**** FRAGMENTO DEL DOCUMENTO ****

El ministro de Defensa israelí, Israel Katz, anunció este lunes que ordenó a las Fuerzas Armadas ejecutar un plan para establecer una nueva “ciudad humanitaria” destinada a concentrar a la población palestina en Rafá, al sur de la Franja de Gaza.
En una primera etapa, el espacio recibiría a unos 600,000 palestinos provenientes de la zona costera de Al Mawasi y a desplazados de otros puntos del enclave, según explicó Katz en una rueda de prensa recogida por medios israelíes.
Las autoridades solo permitirían el acceso tras un proceso de registro e investigación para impedir el ingreso de miembros del Movimiento de Resistencia Islámica (Hamás), y, una vez dentro, los palestinos no podrían salir del área.
El plan busca reubicar a toda la población civil palestina en este tipo de zonas, bajo supervisión militar israelí desde cierta distancia. Katz señaló que organismos internacionales asumirían la gestión del campo, que contaría con cuatro nuevos puntos de distribución de ayuda humanitaria.
Según el ministro, el propósito final consiste en fomentar la “emigración voluntaria” de la población palestina fuera de la Franja. “Este plan debe cumplirse”, afirmó.
Katz también indicó que, si Israel y Hamás alcanzan un acuerdo para la liberación de rehenes y una tregua de 60 días, las fuerzas israelíes mantendrían su presencia en el corredor Morag, al norte de Rafá. En ese período, comenzaría la construcción de la ciudad humanitaria. Añadió que Israel ya controla el 70% del territorio gazatí.
Con estas declaraciones, Katz respondió a la reciente filtración de un plan que plantea crear “Zonas Humanitarias de Tránsito”, con el fin de albergar a civiles y facilitar su posterior salida del enclave tras un proceso de “desradicalización”.
El ministro reiteró que Israel no administrará directamente estas zonas, sino que dejará su gestión en manos de organismos internacionales. No obstante, las principales organizaciones humanitarias han rechazado colaborar en un sistema controlado por Israel. Hasta el momento, solo la Fundación Humanitaria de Gaza (GHF, por sus siglas en inglés) mantiene una cooperación activa con el Ejército israelí, aunque su papel ha sido objeto de controversia.

****

§ ACTIVIDADES:
• A. Responde según la noticia sobre la ciudad humanitaria en Rafá:
(i) ¿Cuántos palestinos recibiría el espacio en una primera etapa?
(ii) ¿Qué porcentaje del territorio gazatí controla ya Israel, según Katz?
(iii) ¿Qué organización mantiene una cooperación activa con el Ejército israelí?
• B. Sustituye "registro" por "identificación" en el fragmento de la noticia sobre la ciudad humanitaria en Rafá que empieza en "En una primera" y termina tras "salir del área.".

**** FRAGMENTOS DE DATOS ****

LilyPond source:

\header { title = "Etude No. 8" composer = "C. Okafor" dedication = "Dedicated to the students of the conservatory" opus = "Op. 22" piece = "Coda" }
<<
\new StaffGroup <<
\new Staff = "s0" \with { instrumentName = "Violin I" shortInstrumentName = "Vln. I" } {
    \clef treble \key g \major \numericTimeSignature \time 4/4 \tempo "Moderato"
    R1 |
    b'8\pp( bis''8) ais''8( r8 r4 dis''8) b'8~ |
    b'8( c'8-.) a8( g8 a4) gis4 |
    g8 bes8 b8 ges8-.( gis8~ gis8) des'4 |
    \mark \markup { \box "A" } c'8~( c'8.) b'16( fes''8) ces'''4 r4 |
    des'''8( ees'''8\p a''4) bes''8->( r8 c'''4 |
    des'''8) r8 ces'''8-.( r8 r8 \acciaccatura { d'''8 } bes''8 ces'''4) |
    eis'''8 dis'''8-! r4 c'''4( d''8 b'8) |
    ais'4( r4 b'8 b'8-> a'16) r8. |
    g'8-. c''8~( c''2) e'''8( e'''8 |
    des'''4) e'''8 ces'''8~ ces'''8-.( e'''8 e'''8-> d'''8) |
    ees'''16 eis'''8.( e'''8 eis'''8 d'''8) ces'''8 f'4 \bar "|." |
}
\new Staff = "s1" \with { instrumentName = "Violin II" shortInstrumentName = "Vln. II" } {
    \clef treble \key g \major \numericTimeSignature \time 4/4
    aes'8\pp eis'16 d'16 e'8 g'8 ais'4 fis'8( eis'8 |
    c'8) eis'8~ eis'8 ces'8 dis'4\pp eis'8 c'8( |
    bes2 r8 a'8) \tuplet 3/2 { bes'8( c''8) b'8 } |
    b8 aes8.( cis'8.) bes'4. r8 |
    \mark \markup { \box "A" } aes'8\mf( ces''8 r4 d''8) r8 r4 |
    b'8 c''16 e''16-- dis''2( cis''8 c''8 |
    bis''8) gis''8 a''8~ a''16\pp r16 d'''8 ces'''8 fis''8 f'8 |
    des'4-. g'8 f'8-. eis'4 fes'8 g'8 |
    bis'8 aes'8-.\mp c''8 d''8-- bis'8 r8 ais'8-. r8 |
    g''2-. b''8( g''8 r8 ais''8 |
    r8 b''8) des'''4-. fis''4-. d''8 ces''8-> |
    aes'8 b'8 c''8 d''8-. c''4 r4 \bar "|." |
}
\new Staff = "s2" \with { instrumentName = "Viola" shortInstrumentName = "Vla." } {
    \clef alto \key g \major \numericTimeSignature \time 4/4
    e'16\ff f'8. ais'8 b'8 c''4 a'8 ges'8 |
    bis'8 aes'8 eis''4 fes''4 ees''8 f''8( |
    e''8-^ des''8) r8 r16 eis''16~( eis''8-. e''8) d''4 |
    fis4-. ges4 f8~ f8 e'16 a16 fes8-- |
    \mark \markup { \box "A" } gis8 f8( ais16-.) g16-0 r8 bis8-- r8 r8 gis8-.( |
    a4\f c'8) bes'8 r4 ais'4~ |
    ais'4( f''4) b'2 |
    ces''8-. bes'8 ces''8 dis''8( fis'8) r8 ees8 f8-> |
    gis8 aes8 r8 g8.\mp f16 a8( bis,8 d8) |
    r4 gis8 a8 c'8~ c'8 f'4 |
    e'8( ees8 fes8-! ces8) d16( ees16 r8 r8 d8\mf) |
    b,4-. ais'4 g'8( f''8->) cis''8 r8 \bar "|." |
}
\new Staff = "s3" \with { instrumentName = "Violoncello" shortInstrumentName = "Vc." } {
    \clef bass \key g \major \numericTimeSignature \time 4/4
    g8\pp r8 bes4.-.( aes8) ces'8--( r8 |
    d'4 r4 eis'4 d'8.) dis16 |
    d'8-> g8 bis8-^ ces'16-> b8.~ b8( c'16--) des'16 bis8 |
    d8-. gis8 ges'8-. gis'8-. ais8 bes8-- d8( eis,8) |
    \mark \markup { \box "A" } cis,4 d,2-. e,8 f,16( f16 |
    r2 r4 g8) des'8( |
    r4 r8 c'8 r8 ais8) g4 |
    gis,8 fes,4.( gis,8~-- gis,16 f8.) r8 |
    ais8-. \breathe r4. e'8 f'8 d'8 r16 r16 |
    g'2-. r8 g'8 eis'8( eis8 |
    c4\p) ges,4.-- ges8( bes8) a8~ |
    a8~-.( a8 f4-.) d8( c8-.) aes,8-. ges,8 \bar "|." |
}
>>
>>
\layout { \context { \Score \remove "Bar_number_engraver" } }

****

§ RESPUESTAS:
• A.
(i) Unos 600,000 palestinos.
(ii) El 70%.
(iii) La Fundación Humanitaria de Gaza (GHF).

• B.
En una primera etapa, el espacio recibiría a unos 600,000 palestinos provenientes de la zona costera de Al Mawasi y a desplazados de otros puntos del enclave, según explicó Katz en una rueda de prensa recogida por medios israelíes.
Las autoridades solo permitirían el acceso tras un proceso de identificación e investigación para impedir el ingreso de miembros del Movimiento de Resistencia Islámica (Hamás), y, una vez dentro, los palestinos no podrían salir del área.